Applicable code: 2018 IMC
Applicable sections: 603.6.2.1 and 603.6.2.2
Flexible air connectors (a.k.a. flex duct) shall be limited in length to 14 feet.  Flexible air connectors (a.k.a. flex duct) shall not pass through any wall, floor, or ceiling.

Question:
Does your jurisdiction have any written amendments or hip-pocket practices related to the use of flex duct?  For example, my mechanical inspectors don't like to see flex duct except for the short elbow connection directly above the diffusers/return grills.  And they make verbal recommendations of six feet (shorter) while our written amendment allows for twenty-five feet (longer).  How do inspectors in your neighborhood govern flex duct?


----------



## mtlogcabin (Sep 23, 2020)

A flexible air connector and Flexible ducts are not the same and you must look at the label to know which one you have

FLEXIBLE AIR CONNECTOR. A conduit for transferring air between an air duct or plenum and an air terminal unit or between an air duct or plenum and an air inlet or air outlet. Such conduit is limited in its use, length and location.

603.6.1 Flexible air ducts.
Flexible air ducts, both metallic and nonmetallic, shall be tested in accordance with UL 181. Such ducts shall be listed and labeled as Class 0 or Class 1 flexible air ducts and shall be installed in accordance with Section 304.1.

603.6.1.1 Duct length.
*Flexible air ducts shall not be limited in length*.

603.6.2 Flexible air connectors.
Flexible air connectors, both metallic and nonmetallic, shall be tested in accordance with UL 181. Such connectors shall be listed and labeled as Class 0 or Class 1 flexible air connectors and shall be installed in accordance with Section 304.1.

603.6.2.1 Connector length.
*Flexible air connectors shall be limited in length to 14 feet (4267 mm).*

What is the difference between Flexible Air Ducts and Flexible Air Connectors?

UL (Underwriters Laboratories) in their *UL 181 Standard for Factory-Made Air Ducts and Air Connectors*, defines two categories of flexible "ducts"

The UL Listed Flexible Air Duct must pass all of 15 tests in the UL 181 Standard. *Air Ducts are labeled with a square or rectangular label showing their respective listing*. There is no limitation on the length of runs when using UL Listed Air Ducts.

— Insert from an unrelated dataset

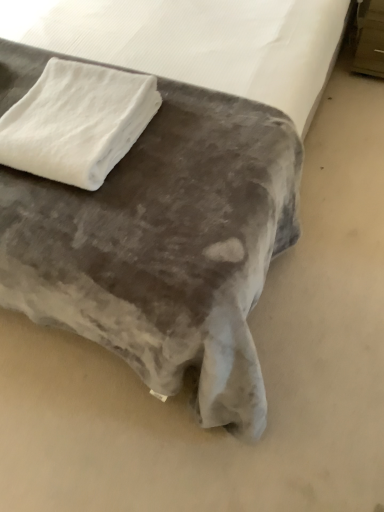
Describe the element at coordinates (77, 122) in the screenshot. I see `white soft towel at upper left` at that location.

Locate an element on the screen. The image size is (384, 512). white soft towel at upper left is located at coordinates (77, 122).

Where is `white soft towel at upper left`? The width and height of the screenshot is (384, 512). white soft towel at upper left is located at coordinates (77, 122).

The UL Listed Flexible Air Connector must pass only 12 of the 15 tests of the UL 181 tests, *and is labeled with a round shaped label, which states "for installation lengths not over 14 feet"*.   An installer may not increase the 14-foot limitation by using a splice between 14' sections of Air Connectors.  This length limitation is set by the requirements in NFPA 90A & 90B Standards.
https://flexibleduct.org/ADC_FAQs.asp


----------



## north star (Sep 23, 2020)

*# ~ #*

Here is a Link from the Forum, "Useful Links" thread:
*





						Air Duct Council - [ ADC_Inst.asp ]
					

Air Duct Council (ADC)



					flexibleduct.org
				



*
*# ~ #*


----------



## Sifu (Sep 23, 2020)

Most commercial mechanical plans provide limits on flex duct run-outs specific to the project.  As far as I know there is no set maximum length requirement outside of that.  SMACNA says use as short as possible, has support requirements and friction loss calculation provisions that should encourage this.


----------



## ICE (Sep 23, 2020)

California Mechanical Code
603.4.1 Length Limitation. [Not permitted for OSHPD 1, 1R, 2, 3, 4 & 5] Factory-made flexible air ducts and connectors shall be not more than 5 feet in length and shall not be used in lieu of rigid elbowsor fittings. Flexible air ducts shall be permitted to be used as an elbow at a terminal device.
*Exception:* Residential occupancies


----------



## Paul Sweet (Sep 24, 2020)

Flex duct has a much greater friction loss than metal duct, so the ducts may need to be a size larger larger if they are much over 10 or 12 ft. long.


----------



## BayPointArchitect (Sep 25, 2020)

Thanks everyone.  What I discovered is that many mechanical engineers make a note that flex duct may be used but limited to only 6 feet.  In that case, it is not a code requirement but a restriction imposed by the mechanical engineer - and then enforced by the field inspector when the contractor attempts to deviate from the mechanical engineer's design.

I also learned that my jurisdiction allows flex duct of unlimited length - provided that it meets all other design requirements.  However, a flex duct that is more than 25 feet needs to be insulated.


----------